I really thought it would be as easy as pulling down the NVD data feeds and running a simple nvd['Published'].value_counts().head(10)
to find out that 1098 of 146450 CVEs were published on 2004-12-31.
I even produced a nice little graph:
Except, looking at it, that data didn’t make much sense. With some more research and help, it became clear the data quality from NVD is pretty poor.

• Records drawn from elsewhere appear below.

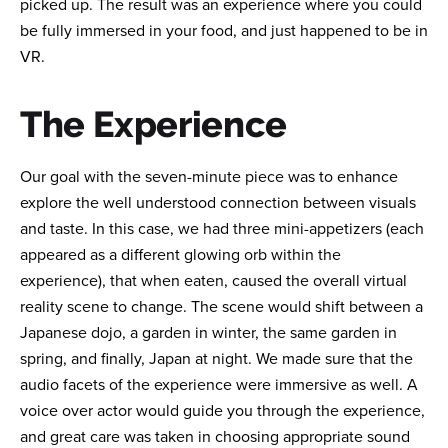
picked up. The result was an experience where you could
be fully immersed in your food, and just happened to be in
VR.
The Experience
Our goal with the seven-minute piece was to enhance
explore the well understood connection between visuals
and taste. In this case, we had three mini-appetizers (each
appeared as a different glowing orb within the
experience), that when eaten, caused the overall virtual
reality scene to change. The scene would shift between a
Japanese dojo, a garden in winter, the same garden in
spring, and finally, Japan at night. We made sure that the
audio facets of the experience were immersive as well. A
voice over actor would guide you through the experience,
and great care was taken in choosing appropriate sound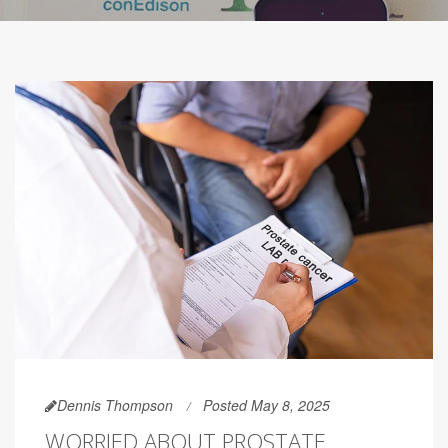
Dennis Thompson
Posted May 8, 2025
WORRIED ABOUT PROSTATE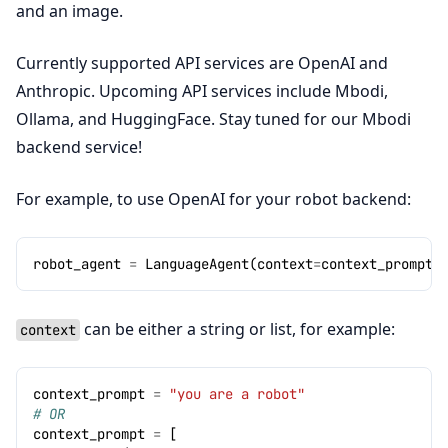
and an image.
Currently supported API services are OpenAI and
Anthropic. Upcoming API services include Mbodi,
Ollama, and HuggingFace. Stay tuned for our Mbodi
backend service!
For example, to use OpenAI for your robot backend:
robot_agent
=
LanguageAgent
(
context
=
context_prompt
,
can be either a string or list, for example:
context
context_prompt
=
"you are a robot"
# OR
context_prompt
=
[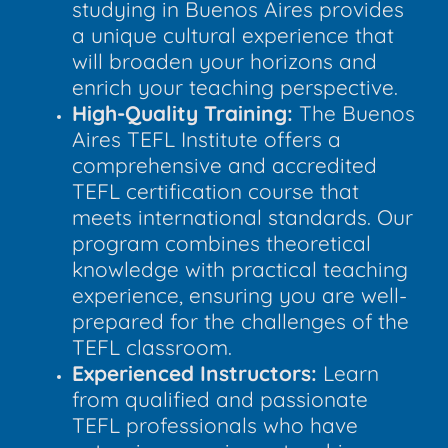
studying in Buenos Aires provides
a unique cultural experience that
will broaden your horizons and
enrich your teaching perspective.
High-Quality Training:
The Buenos
Aires TEFL Institute offers a
comprehensive and accredited
TEFL certification course that
meets international standards. Our
program combines theoretical
knowledge with practical teaching
experience, ensuring you are well-
prepared for the challenges of the
TEFL classroom.
Experienced Instructors:
Learn
from qualified and passionate
TEFL professionals who have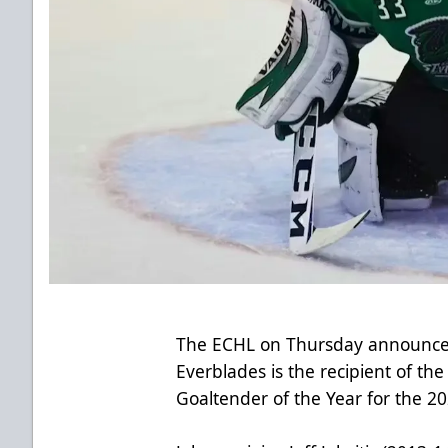
The ECHL on Thursday announced
Everblades is the recipient of th
Goaltender of the Year for the 2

Using a tool called MissingNo to get a visualization makes it obvious that only about half the CVEs in the data are complete:
When you drop CVEs that are missing the CVSS BaseScore
to clean up the data here is what the new graph looks like:
The “best” answer to What Day Had The Most CVEs published appears to be 2020-04-15 with 508 of 72964 CVEs published that date.
Here is what the top 10 days looks like:
2020-04-15 508 2018-07-09 431 2019-12-18 364 2018-06-11 349 2018-02-15 340 2017-08-08 316 2019-09-27 309 2020-03-12 307 2018-04-18 281 2017-04-24 281
All that being said, I am not a Data Scientist so I am open to any pull requests or suggestions on how to improve the data in the notebook I built.